Financial lines insurance market: what you need to know as a NED in 2023
Navigating today’s business environment is a huge task. Tightening regulations, increasing class action litigation, emerging technologies and increasing level of public and government scrutiny are all challenges presented to directors and officers.
There are also emerging risks such as increasingly sophisticated cyber-attacks, climate change, and modern slavery within the global supply chain, all of which drive claimants to bring legal proceedings against company directors and boards of businesses.
In this blog, Francis Kean, D&O expert from McGill and Partners insurance brokers explains what the likely trends will be in the financial lines insurance market in 2023.
An increasingly benign D&O Market
The significant softening of the D&O insurance market in all industry sectors, particularly for those policyholders who are able to articulate a good risk profile, already evident in 2022 will continue into 2023 driven by increased competition from new entrants to the market.
Explanation
The most significant constraint on competition during the hard market came from the downshift in the limits which major insurers were willing to deploy on individual risks as they sought to reduce portfolio volatility in the face of rising claims. That landscape has already changed. Shifting market dynamics, aggressive insurer growth targets and some significant policyholder withdrawals from the market led to a material softening of conditions in the second half of the year. In addition, policyholders have detected an increased market appetite as recent market entrants shift their strategies from initial book building on an excess only basis to cater for a desire more market leading primary and low excess positions.
Signs of a positive shift in the cyber insurance market
The hard market which had led to high premiums and has persisted for most of 2022 has hit its peak and will flatten and begin to soften in 2023, especially for those companies who can demonstrate strong controls and protections.
Explanation
Although losses from earlier years will continue to flow into the market for some time, the overall combined loss ratio for the cyber market is improving steadily as a result of the application of more stringent underwriting criteria and stronger information security capabilities among the policyholder community. In addition, new capacity has entered the market, bringing more competition which is reflected in pricing.
ESG Litigation
There will be more litigation in 2023 seeking to exploit the gap between ambition and achievement in the claims and promises relating to ESG made by companies. This trend will not be limited to environmental issues but will extend, for example, to supply chain workforce issues including modern slavery. There will also be more claims based on unintended consequences of ESG policies, such as alleged breaches of anti-discrimination laws by pursuing targets to improve diversity and inclusion in the workforce as litigants test the boundaries of such policies.
Explanation
The predicted increase in ESG related litigation stems from the relentless focus on the topic by stakeholders, pressure groups (with differing agendas) coupled with an almost infinite scope for interpretation and misinterpretation of the term. On top of this, new reporting and regulatory requirements to be imposed on companies will play a role. For example, the US Securities and Exchange Commission has published rules that will require domestic and foreign registrants to provide climate-related disclosures in their registration statements and annual reports. The UK Financial Conduct Authority has also proposed rules relating to the “sustainability” credentials claimed by investment managers who are collectively responsible for in excess of $6 trillion of assets under management.

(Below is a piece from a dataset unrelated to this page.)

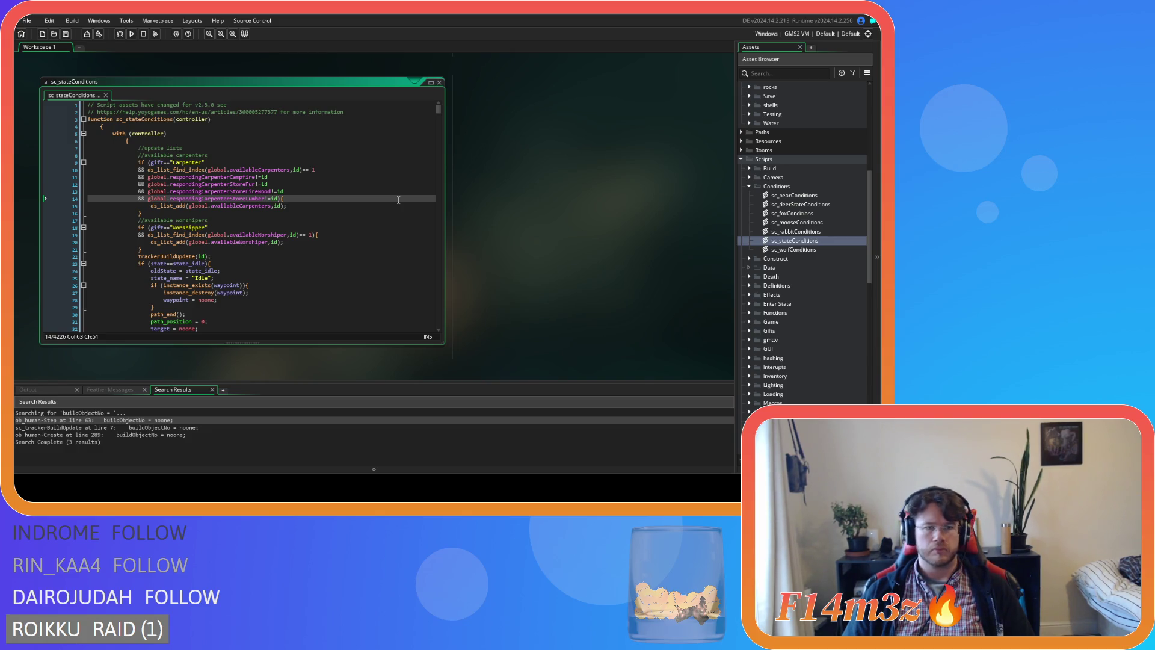
key("Left")
key("Left")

Related post: Balancing ESG factors with business priorities and director’s duties
Increase in privacy related litigation
There will be an increase in litigation both in the UK and Europe and in the US relating to the collection, processing and storage of personal data.
Explanation
New legislation such as the Illinois Biometric Information Privacy Act coupled with stricter enforcement of existing legislation such as GDPR both in Europe and the UK and the growing scope for class actions being brought by consumer groups whose rights have been violated coupled with an increasingly sophisticated and international Plaintiff’s bar will be the drivers of this trend. Because it can often take several years for litigation (especially based on new untested legislation and therefore at greater risk of appeal), to be concluded, this trend is unlikely to have an immediate effect on market rates.

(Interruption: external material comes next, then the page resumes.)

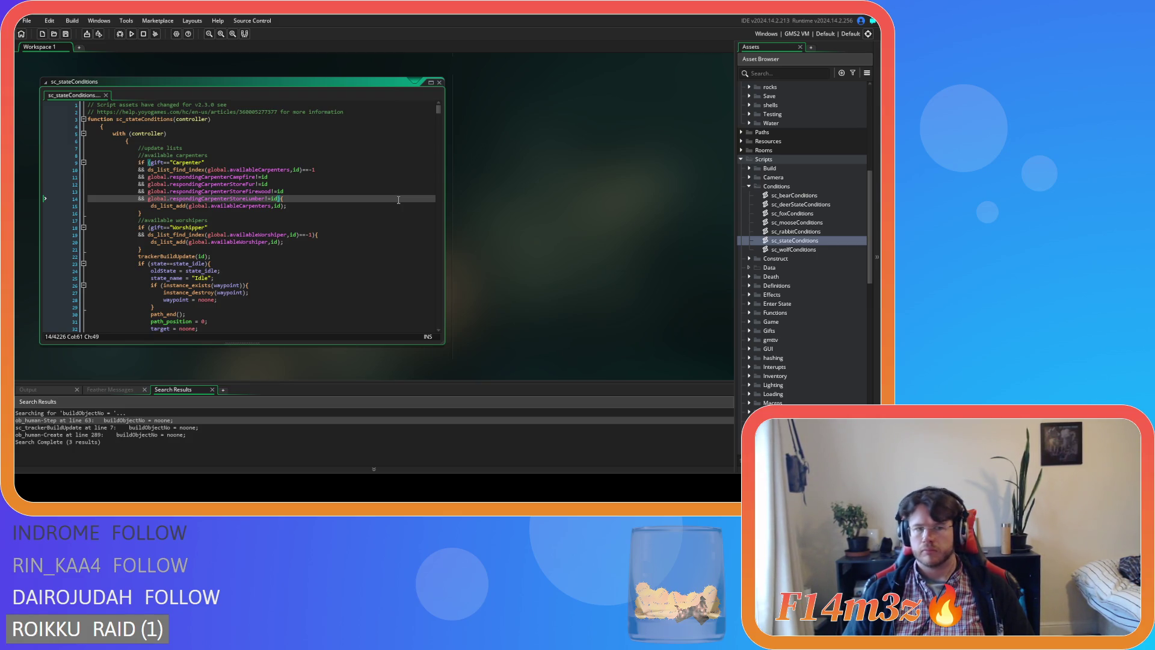
Step: Scroll through sc_stateConditions and collapse its window
scroll(398, 200, "down", 3)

Increase in claims against directors in insolvency companies
There will be more claims against directors brought by liquidators on behalf of creditors of insolvent companies.
Explanation
According to the Insolvency Service, the number of companies entering liquidation in the UK between July 2021 and June 2022 is up 26% on the previous year and that trend is set to grow. The UK Supreme Court has delivered a 2022 judgment (BTI 2014 LLC vs Sequana SA and others) emphasising the importance of the duties owed by directors to take account of the interests of creditors as a company’s financial position deteriorates. Increasingly available D&O insurance (coupled with no win no fee funding mechanisms) may encourage more litigation by providing liquidators with the commercial incentive to pursue recovery of policy limits (as well as providing a means of protecting directors from liability through the funding of defence costs).